INSTRUCTIONS TO FOLLOW: Put the lines of the records below into a Markdown table, starting at the first line and ending at the line that contains "16: (974, 428)". Use the columns Row (the row number) and Entry (the line), skip blank lines, and leave the pictures out.

(Collected data)
**********

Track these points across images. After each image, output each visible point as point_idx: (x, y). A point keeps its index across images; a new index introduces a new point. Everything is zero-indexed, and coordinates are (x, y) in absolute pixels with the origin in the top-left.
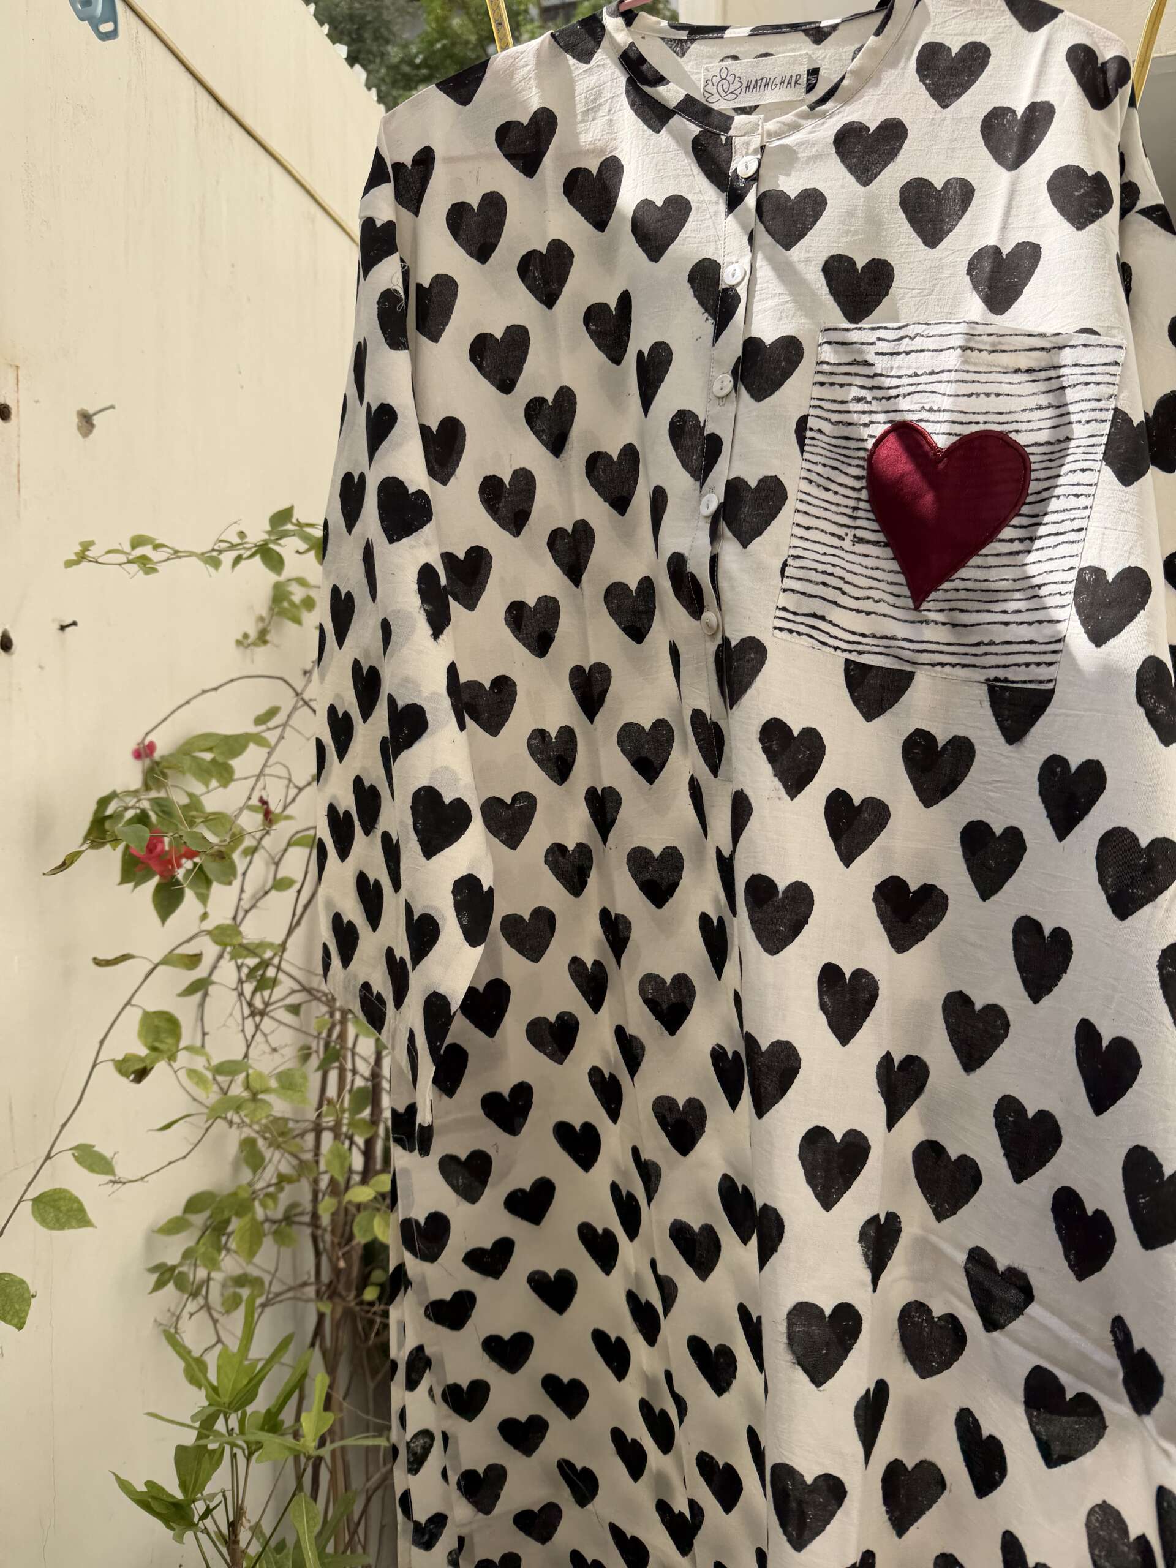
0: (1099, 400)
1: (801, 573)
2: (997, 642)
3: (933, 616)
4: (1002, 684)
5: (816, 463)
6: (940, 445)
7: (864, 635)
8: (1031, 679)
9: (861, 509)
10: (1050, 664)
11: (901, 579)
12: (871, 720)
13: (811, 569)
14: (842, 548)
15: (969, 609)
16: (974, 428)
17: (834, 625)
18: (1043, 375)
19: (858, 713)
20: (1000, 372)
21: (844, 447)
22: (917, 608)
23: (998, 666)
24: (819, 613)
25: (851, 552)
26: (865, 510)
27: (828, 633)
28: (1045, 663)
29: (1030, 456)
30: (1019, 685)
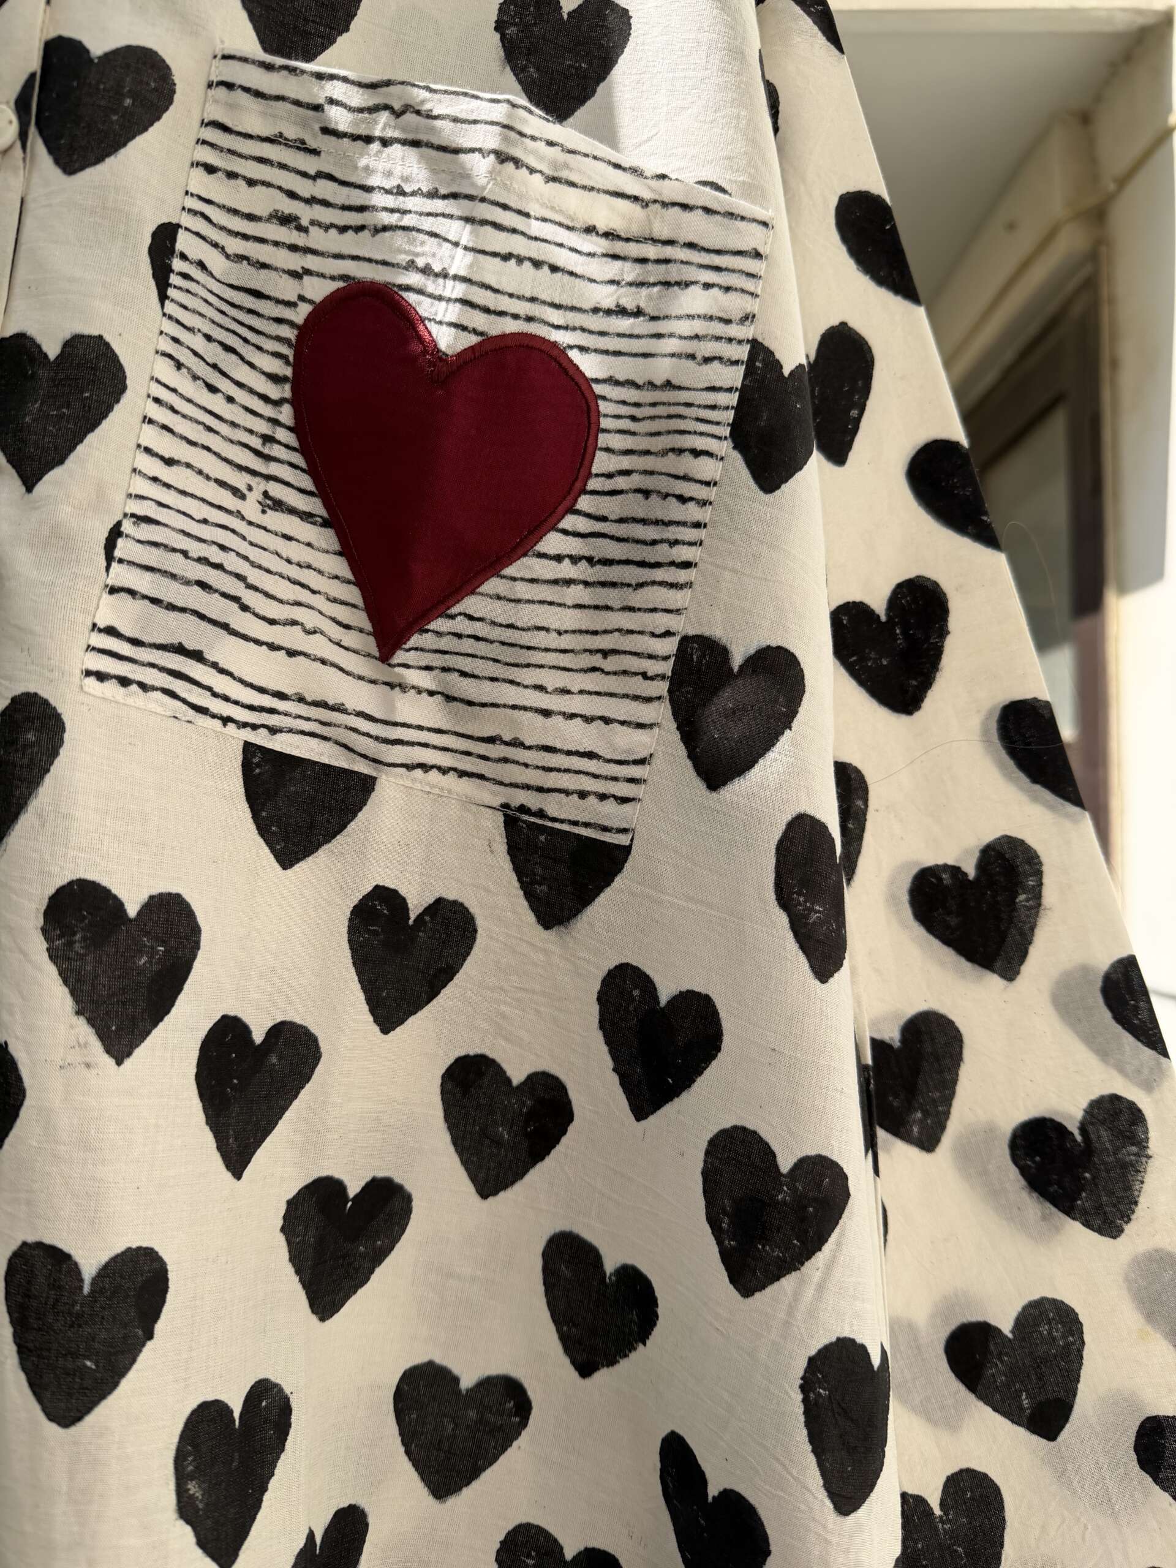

**********

EXERCISE ANSWER:
| Row | Entry |
|---|---|
| 1 | Track these points across images. After each image, output each visible point as point_idx: (x, y). A point keeps its index across images; a new index introduces a new point. Everything is zero-indexed, and coordinates are (x, y) in absolute pixels with the origin in the top-left. |
| 2 | 0: (1099, 400) |
| 3 | 1: (801, 573) |
| 4 | 2: (997, 642) |
| 5 | 3: (933, 616) |
| 6 | 4: (1002, 684) |
| 7 | 5: (816, 463) |
| 8 | 6: (940, 445) |
| 9 | 7: (864, 635) |
| 10 | 8: (1031, 679) |
| 11 | 9: (861, 509) |
| 12 | 10: (1050, 664) |
| 13 | 11: (901, 579) |
| 14 | 12: (871, 720) |
| 15 | 13: (811, 569) |
| 16 | 14: (842, 548) |
| 17 | 15: (969, 609) |
| 18 | 16: (974, 428) |